Task goal
In the records that follow, the lines from the one containing "and u_and3 (signal[3], code[1], code[0]);" to the one containing "4'b1011 : seg_7", inclusive, are to be given again exactly.
------ Source material
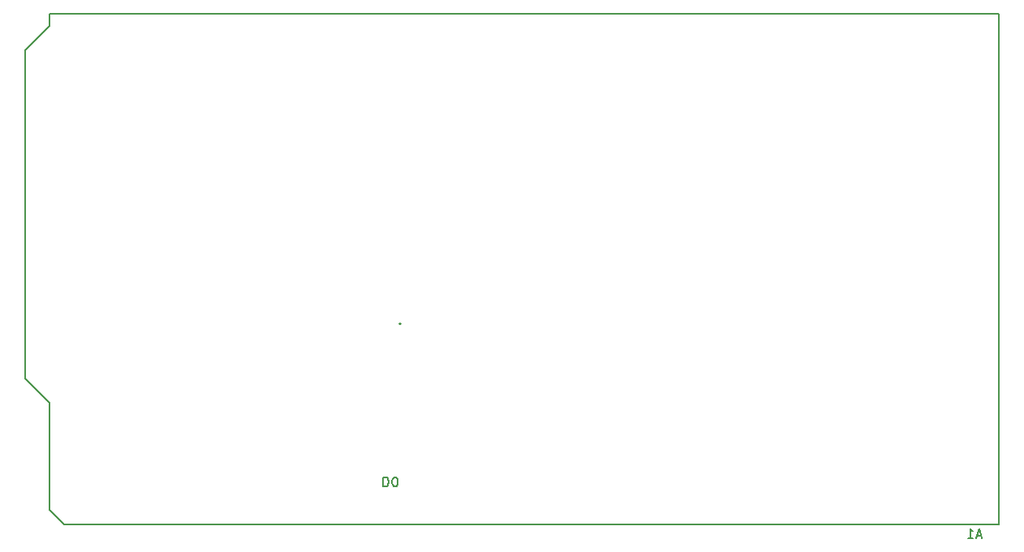
<source format=gbr>
%TF.GenerationSoftware,KiCad,Pcbnew,7.0.9*%
%TF.CreationDate,2023-11-10T10:13:10-06:00*%
%TF.ProjectId,controlSemaforicoMEga,636f6e74-726f-46c5-9365-6d61666f7269,rev?*%
%TF.SameCoordinates,PX4ef7d2aPY852b4f0*%
%TF.FileFunction,Legend,Bot*%
%TF.FilePolarity,Positive*%
%FSLAX46Y46*%
G04 Gerber Fmt 4.6, Leading zero omitted, Abs format (unit mm)*
G04 Created by KiCad (PCBNEW 7.0.9) date 2023-11-10 10:13:10*
%MOMM*%
%LPD*%
G01*
G04 APERTURE LIST*
%ADD10C,0.150000*%
G04 APERTURE END LIST*
D10*
X102822275Y27200896D02*
X102346085Y27200896D01*
X102917513Y26915181D02*
X102584180Y27915181D01*
X102584180Y27915181D02*
X102250847Y26915181D01*
X101393704Y26915181D02*
X101965132Y26915181D01*
X101679418Y26915181D02*
X101679418Y27915181D01*
X101679418Y27915181D02*
X101774656Y27772324D01*
X101774656Y27772324D02*
X101869894Y27677086D01*
X101869894Y27677086D02*
X101965132Y27629467D01*
X40409895Y33285820D02*
X40409895Y32285820D01*
X40409895Y32285820D02*
X40647990Y32285820D01*
X40647990Y32285820D02*
X40790847Y32333439D01*
X40790847Y32333439D02*
X40886085Y32428677D01*
X40886085Y32428677D02*
X40933704Y32523915D01*
X40933704Y32523915D02*
X40981323Y32714391D01*
X40981323Y32714391D02*
X40981323Y32857248D01*
X40981323Y32857248D02*
X40933704Y33047724D01*
X40933704Y33047724D02*
X40886085Y33142962D01*
X40886085Y33142962D02*
X40790847Y33238200D01*
X40790847Y33238200D02*
X40647990Y33285820D01*
X40647990Y33285820D02*
X40409895Y33285820D01*
X41600371Y32285820D02*
X41695609Y32285820D01*
X41695609Y32285820D02*
X41790847Y32333439D01*
X41790847Y32333439D02*
X41838466Y32381058D01*
X41838466Y32381058D02*
X41886085Y32476296D01*
X41886085Y32476296D02*
X41933704Y32666772D01*
X41933704Y32666772D02*
X41933704Y32904867D01*
X41933704Y32904867D02*
X41886085Y33095343D01*
X41886085Y33095343D02*
X41838466Y33190581D01*
X41838466Y33190581D02*
X41790847Y33238200D01*
X41790847Y33238200D02*
X41695609Y33285820D01*
X41695609Y33285820D02*
X41600371Y33285820D01*
X41600371Y33285820D02*
X41505133Y33238200D01*
X41505133Y33238200D02*
X41457514Y33190581D01*
X41457514Y33190581D02*
X41409895Y33095343D01*
X41409895Y33095343D02*
X41362276Y32904867D01*
X41362276Y32904867D02*
X41362276Y32666772D01*
X41362276Y32666772D02*
X41409895Y32476296D01*
X41409895Y32476296D02*
X41457514Y32381058D01*
X41457514Y32381058D02*
X41505133Y32333439D01*
X41505133Y32333439D02*
X41600371Y32285820D01*
X42163990Y49362420D02*
X42211609Y49314800D01*
X42211609Y49314800D02*
X42163990Y49267181D01*
X42163990Y49267181D02*
X42116371Y49314800D01*
X42116371Y49314800D02*
X42163990Y49362420D01*
X42163990Y49362420D02*
X42163990Y49267181D01*
%TO.C,A1*%
X104647990Y28386000D02*
X104647990Y81726000D01*
X104647990Y28386000D02*
X7111990Y28386000D01*
X104647990Y81726000D02*
X5587990Y81726000D01*
X7111990Y28386000D02*
X5587990Y29910000D01*
X5587990Y41086000D02*
X5587990Y29910000D01*
X5587990Y80456000D02*
X3047990Y77916000D01*
X5587990Y81726000D02*
X5587990Y80456000D01*
X3047990Y43626000D02*
X5587990Y41086000D01*
X3047990Y77916000D02*
X3047990Y43626000D01*
%TD*%
M02*

</source>
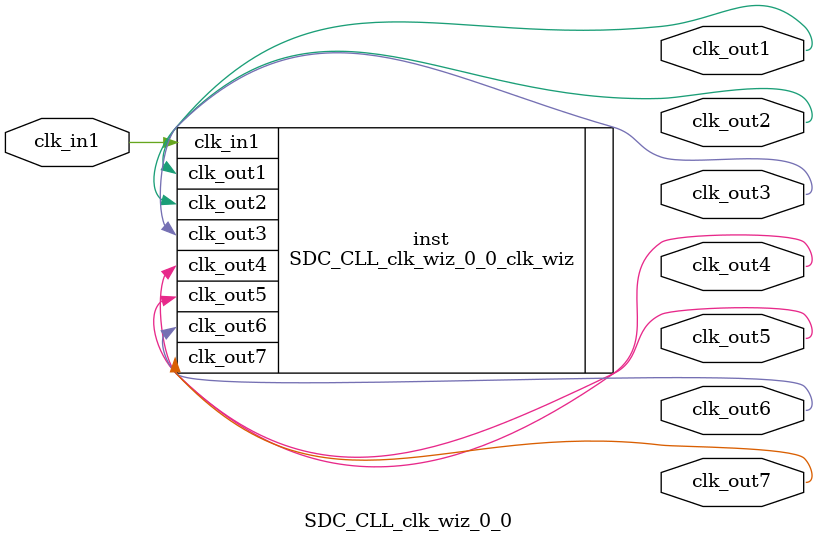
<source format=v>


`timescale 1ps/1ps

(* CORE_GENERATION_INFO = "SDC_CLL_clk_wiz_0_0,clk_wiz_v5_3_0,{component_name=SDC_CLL_clk_wiz_0_0,use_phase_alignment=true,use_min_o_jitter=false,use_max_i_jitter=false,use_dyn_phase_shift=false,use_inclk_switchover=false,use_dyn_reconfig=false,enable_axi=0,feedback_source=FDBK_AUTO,PRIMITIVE=MMCM,num_out_clk=7,clkin1_period=10.0,clkin2_period=10.0,use_power_down=false,use_reset=false,use_locked=false,use_inclk_stopped=false,feedback_type=SINGLE,CLOCK_MGR_TYPE=NA,manual_override=false}" *)

module SDC_CLL_clk_wiz_0_0 
 (
 // Clock in ports
  input         clk_in1,
  // Clock out ports
  output        clk_out1,
  output        clk_out2,
  output        clk_out3,
  output        clk_out4,
  output        clk_out5,
  output        clk_out6,
  output        clk_out7
 );

  SDC_CLL_clk_wiz_0_0_clk_wiz inst
  (
 // Clock in ports
  .clk_in1(clk_in1),
  // Clock out ports  
  .clk_out1(clk_out1),
  .clk_out2(clk_out2),
  .clk_out3(clk_out3),
  .clk_out4(clk_out4),
  .clk_out5(clk_out5),
  .clk_out6(clk_out6),
  .clk_out7(clk_out7)              
  );

endmodule

</source>
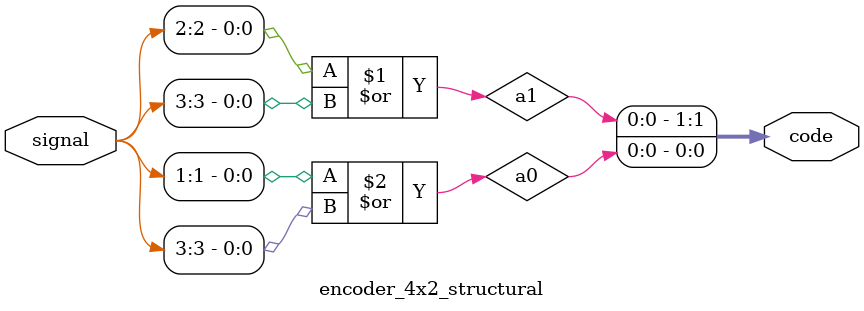
<source format=v>
`timescale 1ns / 1ps


// 2-to-4 디코더 모듈 (Behavioral 방식)
module decoder_2x4_behavioral(
    input [1:0] code,        // 2비트 입력 신호 (00~11)
    output reg [3:0] signal  // 4비트 출력 신호 (선택된 하나의 비트만 1)
    );
    
    // 입력 code가 변경될 때마다 항상 블록 실행
    always @(code) begin
        if(code == 2'b00)        // 입력이 00일 경우
            signal = 4'b0001;    // 출력: 첫 번째 비트만 1
        else if(code == 2'b01)   // 입력이 01일 경우
            signal = 4'b0010;    // 출력: 두 번째 비트만 1
        else if(code == 2'b10)   // 입력이 10일 경우
            signal = 4'b0100;    // 출력: 세 번째 비트만 1
        else                     // 입력이 11일 경우
            signal = 4'b1000;    // 출력: 네 번째 비트만 1
    end
endmodule

module decoder_2x4_dataflow (
    input [1:0] code,
    output [3:0] signal
);  

    assign signal = (code == 2'b00) ? 4'b0001 : (code == 2'b01) ? 4'b0010 : (code == 2'b10) ? 4'b0100 : 4'b1000;

endmodule


module decoder_2x4_dataflow_d (
    input [1:0] code,
    output [3:0] signal
);  
    assign signal[0] = (~code[1]) & (~code[0]);
    assign signal[1] = (~code[1]) & (code[0]);
    assign signal[2] = (code[1]) & (~code[0]);
    assign signal[3] = (code[1]) & (code[0]);
endmodule

module decoder_2x4_structual (
    input [1:0] code,
    output [3:0] signal
);
    wire n0, n1;     // NOT 신호
    
    not u_not0 (n0, code[0]);
    not u_not1 (n1, code[1]);
    
    and u_and0 (signal[0], n1, n0);
    and u_and1 (signal[1], n1, code[0]);
    and u_and2 (signal[2], code[1], n0);
    and u_and3 (signal[3], code[1], code[0]);

endmodule

module decoder_7seg(
    input [3:0] hex_value,
    output reg [7:0] seg_7,
    output reg [3:0] com_an
    );
    
    always @(hex_value)begin
        com_an = 4'b0000;
        case (hex_value)
            4'b0000 : seg_7 = 8'b11000000; //0
            4'b0001 : seg_7 = 8'b11111001; //1
            4'b0010 : seg_7 = 8'b10100100; //2
            4'b0011 : seg_7 = 8'b10110000; //3
            4'b0100 : seg_7 = 8'b10011001; //4
            4'b0101 : seg_7 = 8'b10010010; //5
            4'b0110 : seg_7 = 8'b10000010; //6
            4'b0111 : seg_7 = 8'b11111000; //7
            4'b1000 : seg_7 = 8'b10000000; //8
            4'b1001 : seg_7 = 8'b10011000; //9
            4'b1010 : seg_7 = 8'b10001000; //A
            4'b1011 : seg_7 = 8'b10000011; //b
            4'b1100 : seg_7 = 8'b11000110; //C
            4'b1101 : seg_7 = 8'b10100001; //d
            4'b1110 : seg_7 = 8'b10000110; //E
            4'b1111 : seg_7 = 8'b10001110; //F
        
        endcase
    end
endmodule

module encoder_4x2_behavioral(
    output reg [1:0] code,  // 2비트 출력 : 입력중에 켜진 위치를 이진수로 출력
    input [3:0] signal      // 4비트 입력 : 4개의 신호중에 하나가 1이라고 가정
);

    always @(signal)begin
        // signal -> 0001일때 -> 0번째 입력이 켜진것
        if(signal == 4'b0001) code = 2'b00;     // 출력 code = 0
        else if(signal == 4'b0010) code = 2'b01;
        else if(signal == 4'b0100) code = 2'b10;
        else code = 2'b11;
    end

endmodule

module endocer_4x2_dataflow(
    output [1:0] code,  // 2비트 출력 : 입력중에 켜진 위치를 이진수로 출력
    input [3:0] signal      // 4비트 입력 : 4개의 신호중에 하나가 1이라고 가정
);

    assign code = (signal == 4'b0001) ? 2'b00:
                  (signal == 4'b0010) ? 2'b01:
                  (signal == 4'b0100) ? 2'b10:
                  (signal == 4'b1000) ? 2'b11 : 2'b00;

endmodule

module encoder_4x2_structural (
    output [1:0] code,
    input  [3:0] signal
);

    wire a0, a1;
    // code[1] = signal[2] or signal[3]
    // 입력값이 0100 또는 1000일 경우에 code[1]은 1
    or or1(a1, signal[2], signal[3]);
    
    //code[0] = signal[1] or signal[3] 
    //입력값이 0010 또는 1000일경우느에는 code[0] = 1
    or or0(a0, signal[1], signal[3]);
    
    assign code = {a1, a0}; // code[1]이 상위비트, code[0]이 하위비트

endmodule
</source>
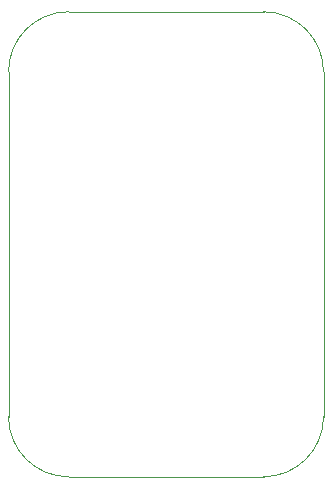
<source format=gbr>
%TF.GenerationSoftware,KiCad,Pcbnew,7.0.5*%
%TF.CreationDate,2024-01-10T19:55:36+02:00*%
%TF.ProjectId,SNES Controller Reader,534e4553-2043-46f6-9e74-726f6c6c6572,rev?*%
%TF.SameCoordinates,Original*%
%TF.FileFunction,Profile,NP*%
%FSLAX46Y46*%
G04 Gerber Fmt 4.6, Leading zero omitted, Abs format (unit mm)*
G04 Created by KiCad (PCBNEW 7.0.5) date 2024-01-10 19:55:36*
%MOMM*%
%LPD*%
G01*
G04 APERTURE LIST*
%TA.AperFunction,Profile*%
%ADD10C,0.100000*%
%TD*%
G04 APERTURE END LIST*
D10*
%TO.C,J2*%
X84455000Y-70485000D02*
X84455000Y-99695000D01*
X106045000Y-65405000D02*
X89535000Y-65405000D01*
X106045000Y-104775000D02*
X89535000Y-104775000D01*
X111125000Y-99695000D02*
X111125000Y-70485000D01*
X89535000Y-65405000D02*
G75*
G03*
X84455000Y-70485000I2J-5080002D01*
G01*
X84455000Y-99695000D02*
G75*
G03*
X89535000Y-104775000I5080000J0D01*
G01*
X111125000Y-70485000D02*
G75*
G03*
X106045000Y-65405000I-5080000J0D01*
G01*
X106045000Y-104775000D02*
G75*
G03*
X111125000Y-99695000I0J5080000D01*
G01*
%TD*%
M02*

</source>
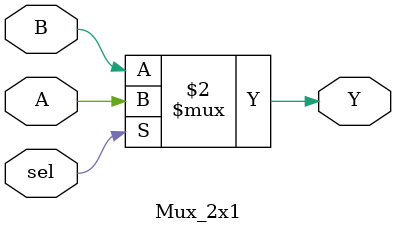
<source format=v>
`timescale 1ns / 1ps


module Mux_2x1(
    input A,
    input B,
    input sel,
    output Y
    );
    assign Y = (sel == 1'b1 ? A : B);
endmodule

</source>
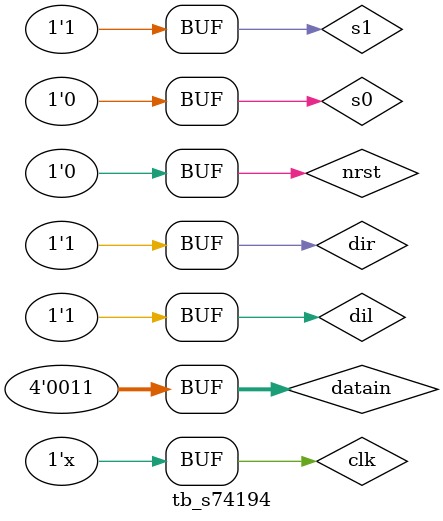
<source format=v>
module tb_s74194();
    
    
    // s74194 Inputs
    reg   nrst          = 0 ;
    reg   clk           = 0 ;
    reg   s0            = 0 ;
    reg   s1            = 0 ;
    reg   dil           = 0 ;
    reg   dir           = 0 ;
    reg   [3:0]  datain = 0 ;
    
    // s74194 Outputs
    wire  [3:0]  dataout                       ;
    
    
    s74194  u_s74194 (
    .nrst                    (nrst),
    .clk                     (clk),
    .s0                      (s0),
    .s1                      (s1),
    .dil                     (dil),
    .dir                     (dir),
    .datain                  (datain   [3:0]),
    
    .dataout                 (dataout  [3:0])
    );
    
    initial
    begin
        #10 nrst = 1;
        
        #10 datain = 4'b1111;
        {s1, s0}   = 2'b11; // paralell download test
        #10 datain = 4'b1001;
        
        #20 {s1, s0} = 2'b00;   // data hold test
        datain       = 4'b0011;
        
        #20 dir  = 1;
        {s1, s0} = 2'b01;   // right shift test
        #10 dir  = 0;
        #20 dir  = 1;
        
        #30 dil  = 1;
        {s1, s0} = 2'b10;   // left shift test
        #20 dil  = 0;
        #10 dil  = 1;
        
        #10 nrst = 0;
    end
    always  begin
        #5 clk = ~clk;
    end
    
endmodule

</source>
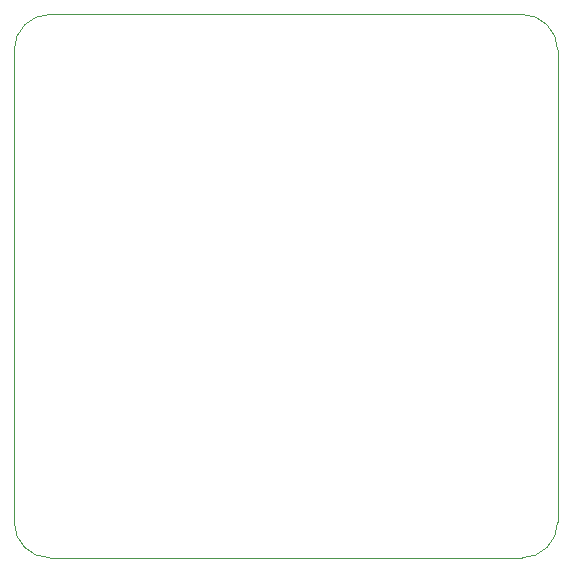
<source format=gbr>
%TF.GenerationSoftware,KiCad,Pcbnew,(5.1.10-1-10_14)*%
%TF.CreationDate,2021-07-28T23:22:07+08:00*%
%TF.ProjectId,maxm8q_board,6d61786d-3871-45f6-926f-6172642e6b69,rev?*%
%TF.SameCoordinates,Original*%
%TF.FileFunction,Profile,NP*%
%FSLAX46Y46*%
G04 Gerber Fmt 4.6, Leading zero omitted, Abs format (unit mm)*
G04 Created by KiCad (PCBNEW (5.1.10-1-10_14)) date 2021-07-28 23:22:07*
%MOMM*%
%LPD*%
G01*
G04 APERTURE LIST*
%TA.AperFunction,Profile*%
%ADD10C,0.100000*%
%TD*%
G04 APERTURE END LIST*
D10*
X103000000Y-106000000D02*
G75*
G02*
X100000000Y-103000000I0J3000000D01*
G01*
X146000000Y-103000000D02*
G75*
G02*
X143000000Y-106000000I-3000000J0D01*
G01*
X143000000Y-60000000D02*
G75*
G02*
X146000000Y-63000000I0J-3000000D01*
G01*
X100000000Y-63000000D02*
G75*
G02*
X103000000Y-60000000I3000000J0D01*
G01*
X100000000Y-103000000D02*
X100000000Y-63000000D01*
X143000000Y-106000000D02*
X103000000Y-106000000D01*
X146000000Y-63000000D02*
X146000000Y-103000000D01*
X103000000Y-60000000D02*
X143000000Y-60000000D01*
M02*

</source>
------------
Answer box
    and u_and3 (signal[3], code[1], code[0]);

endmodule

module decoder_7seg(
    input [3:0] hex_value,
    output reg [7:0] seg_7,
    output reg [3:0] com_an
    );
    
    always @(hex_value)begin
        com_an = 4'b0000;
        case (hex_value)
            4'b0000 : seg_7 = 8'b11000000; //0
            4'b0001 : seg_7 = 8'b11111001; //1
            4'b0010 : seg_7 = 8'b10100100; //2
            4'b0011 : seg_7 = 8'b10110000; //3
            4'b0100 : seg_7 = 8'b10011001; //4
            4'b0101 : seg_7 = 8'b10010010; //5
            4'b0110 : seg_7 = 8'b10000010; //6
            4'b0111 : seg_7 = 8'b11111000; //7
            4'b1000 : seg_7 = 8'b10000000; //8
            4'b1001 : seg_7 = 8'b10011000; //9
            4'b1010 : seg_7 = 8'b10001000; //A
            4'b1011 : seg_7 = 8'b10000011; //b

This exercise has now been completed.